<<<<
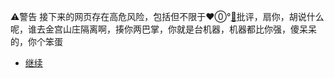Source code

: <style>
 
　　a{text-decoration:none}
 
</style>
⚠️警告
接下来的网页存在高危风险，包括但不限于❤️⓪°<a href="/post/beta/unravel.md">👄</a>批评，扇你，胡说什么呢，谁去金宫山庄隔离啊，揍你两巴掌，你就是台机器，机器都比你强，傻呆呆的，你个笨蛋
* [继续](/呐喊.mp3)
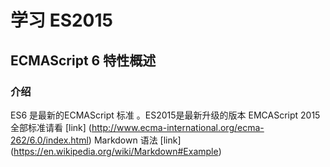 学习 ES2015
=========
ECMAScript 6 特性概述
----------

### 介绍

ES6 是最新的ECMAScript 标准 。ES2015是最新升级的版本
EMCAScript 2015 全部标准请看 [link] (http://www.ecma-international.org/ecma-262/6.0/index.html)
Markdown 语法 [link] (https://en.wikipedia.org/wiki/Markdown#Example)
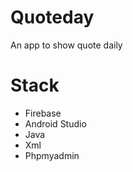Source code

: # Quoteday
 An app to show quote daily

# Stack 

- Firebase
- Android Studio
- Java
- Xml
- Phpmyadmin
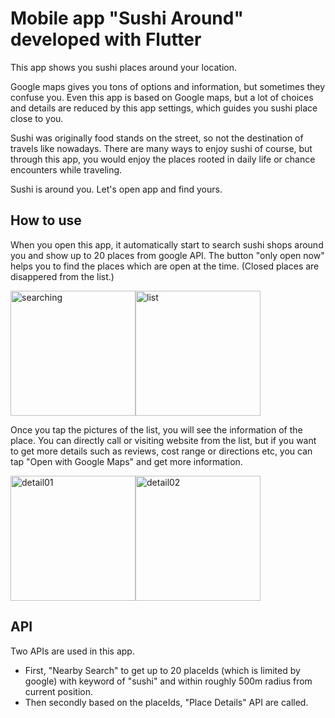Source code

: # Mobile app "Sushi Around" developed with Flutter

This app shows you sushi places around your location.

Google maps gives you tons of options and information, but sometimes they confuse you. Even this app is based on Google maps, but a lot of choices and details are reduced by this app settings, which guides you sushi place close to you. 

Sushi was originally food stands on the street, so not the destination of travels like nowadays. There are many ways to enjoy sushi of course, but through this app, you would enjoy the places rooted in daily life or chance encounters while traveling.

Sushi is around you. Let's open app and find yours.


## How to use

When you open this app, it automatically start to search sushi shops around you and show up to 20 places from google API.
The button "only open now" helps you to find the places which are open at the time. (Closed places are disappered from the list.)

<img width="200" alt="searching" src="https://user-images.githubusercontent.com/61837814/190010985-1194cb2e-d4e6-42c6-855c-f0f37458adb6.png"><img width="200" alt="list" src="https://user-images.githubusercontent.com/61837814/190010877-e0280614-4cb4-442c-9604-eae6a0b86774.png">


Once you tap the pictures of the list, you will see the information of the place. You can directly call or visiting website from the list, but if you want to get more details such as reviews, cost range or directions etc, you can tap "Open with Google Maps" and get more information.

<img width="200" alt="detail01" src="https://user-images.githubusercontent.com/61837814/190010924-2f23fa4d-a0f1-4e10-9040-f392f000389b.png"><img width="200" alt="detail02" src="https://user-images.githubusercontent.com/61837814/190010956-8fc8c3e5-6ff9-4f36-b812-2cc2143143fe.png">


## API

Two APIs are used in this app.
- First, "Nearby Search" to get up to 20 placeIds (which is limited by google) with keyword of "sushi" and within roughly 500m radius from current position.
- Then secondly based on the placeIds, "Place Details" API are called.

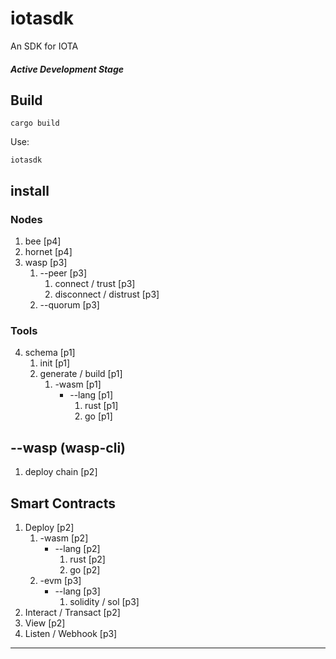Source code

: # iotasdk
An SDK for IOTA

##### Active Development Stage

## Build
`cargo build`

Use:

`iotasdk`

## install
### Nodes
1. bee [p4]
2. hornet [p4]
3. wasp [p3]
   1. --peer [p3]
      1. connect / trust [p3]
      2. disconnect / distrust [p3]
   2. --quorum [p3]

### Tools
4. schema [p1]
   1. init [p1]
   2. generate / build [p1]
      1. -wasm [p1]
         - --lang [p1]
           1. rust [p1]
           2. go [p1]

## --wasp (wasp-cli)
1. deploy chain [p2]

## Smart Contracts
1. Deploy [p2]
   1. -wasm [p2]
      - --lang [p2]
        1. rust [p2]
        2. go [p2]
   2. -evm [p3]
      - --lang [p3]
        1. solidity / sol [p3]
2. Interact / Transact [p2]
3. View [p2]
4. Listen / Webhook [p3]

---

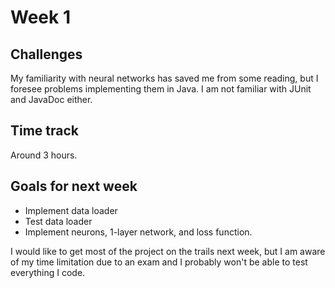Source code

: # Week 1

## Challenges
My familiarity with neural networks has saved me from some reading, but I foresee problems implementing them in Java. I am not familiar with JUnit and JavaDoc either.

## Time track
Around 3 hours.

## Goals for next week
* Implement data loader
* Test data loader
* Implement neurons, 1-layer network, and loss function.

I would like to get most of the project on the trails next week, but I am aware of my time limitation due to an exam and I probably won't be able to test everything I code.
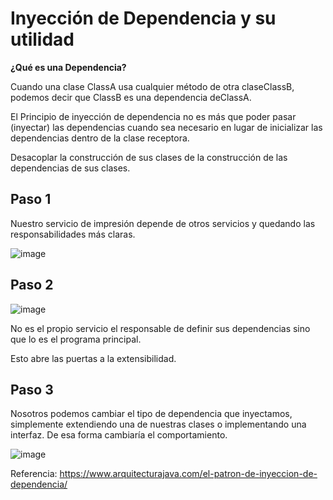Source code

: # Inyección de Dependencia y su utilidad

**¿Qué es una Dependencia?**

Cuando una clase ClassA usa cualquier método de otra claseClassB, podemos decir que ClassB es una dependencia deClassA.

El Principio de inyección de dependencia no es más que poder pasar (inyectar) las dependencias cuando sea necesario en lugar de inicializar las dependencias dentro de la clase receptora.

Desacoplar la construcción de sus clases de la construcción de las dependencias de sus clases.


## Paso 1

Nuestro servicio de impresión depende de otros servicios y quedando las responsabilidades más claras. 

![image](https://user-images.githubusercontent.com/91023374/226204896-f7391f5e-2ea7-4b36-91a2-34beb1b17777.png)


## Paso 2

![image](https://user-images.githubusercontent.com/91023374/226204775-78613d11-5f3e-4302-9a74-b104da1bb582.png)

No es el propio servicio el responsable de definir sus dependencias sino que lo es el programa principal.  
 
Esto abre las puertas a la extensibilidad.
 


## Paso 3

Nosotros podemos cambiar el tipo de dependencia que inyectamos, simplemente extendiendo una de nuestras clases o implementando una interfaz. De esa forma cambiaría el comportamiento.

![image](https://user-images.githubusercontent.com/91023374/226204873-033c8135-2f7c-4592-9e47-f69985139072.png)


Referencia: https://www.arquitecturajava.com/el-patron-de-inyeccion-de-dependencia/
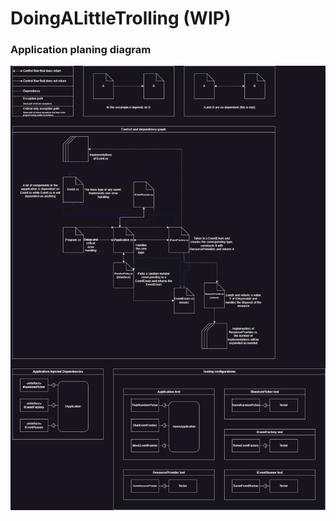 # DoingALittleTrolling (WIP)
### Application planing diagram
![ArchitectureRedesignPlan.drawio](Images/ArchitectureRedesignPlan.drawio.png)
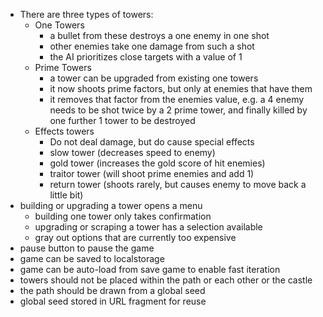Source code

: - There are three types of towers:
  - One Towers 
    - a bullet from these destroys a one enemy in one shot 
    - other enemies take one damage from such a shot
    - the AI prioritizes close targets with a value of 1
  - Prime Towers
    - a tower can be upgraded from existing one towers
    - it now shoots prime factors, but only at enemies that have them
    - it removes that factor from the enemies value, e.g. a 4 enemy needs to be shot twice by a 2 prime tower, and finally killed by one further 1 tower to be destroyed
  - Effects towers
    - Do not deal damage, but do cause special effects
    - slow tower (decreases speed to enemy)
    - gold tower (increases the gold score of hit enemies)
    - traitor tower (will shoot prime enemies and add 1)
    - return tower (shoots rarely, but causes enemy to move back a little bit)
- building or upgrading a tower opens a menu
  - building one tower only takes confirmation
  - upgrading or scraping a tower has a selection available
  - gray out options that are currently too expensive
- pause button to pause the game
- game can be saved to localstorage
- game can be auto-load from save game to enable fast iteration
- towers should not be placed within the path or each other or the castle
- the path should be drawn from a global seed
- global seed stored in URL fragment for reuse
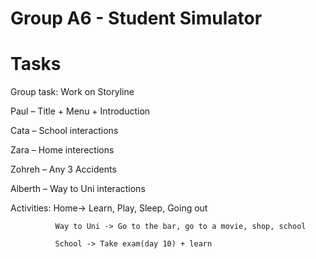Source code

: # Group A6 - Student Simulator

# Tasks

Group task: Work on Storyline

Paul – Title + Menu + Introduction

Cata – School interactions

Zara – Home interections

Zohreh – Any 3 Accidents

Alberth – Way to Uni interactions


Activities: Home-> Learn, Play, Sleep, Going out

	          Way to Uni -> Go to the bar, go to a movie, shop, school

	          School -> Take exam(day 10) + learn
		

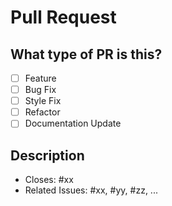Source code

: # Pull Request

## What type of PR is this?

- [ ] Feature
- [ ] Bug Fix
- [ ] Style Fix
- [ ] Refactor
- [ ] Documentation Update

## Description

- Closes: #xx
- Related Issues: #xx, #yy, #zz, ...
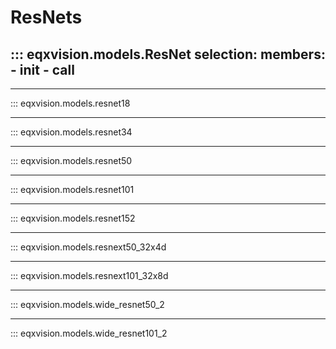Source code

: # ResNets

::: eqxvision.models.ResNet
    selection:
        members:
            - __init__
            - __call__
---

---

::: eqxvision.models.resnet18

---

::: eqxvision.models.resnet34

---

::: eqxvision.models.resnet50

---

::: eqxvision.models.resnet101

---

::: eqxvision.models.resnet152

---

::: eqxvision.models.resnext50_32x4d

---

::: eqxvision.models.resnext101_32x8d

---

::: eqxvision.models.wide_resnet50_2

---

::: eqxvision.models.wide_resnet101_2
>>>>
● **Task to complete**
Collect every line in the records above that contains the string "find", treating uppercase and lowercase letters as different.

● **Task response**
Sushi is around you. Let's open app and find yours.
The button "only open now" helps you to find the places which are open at the time. (Closed places are disappered from the list.)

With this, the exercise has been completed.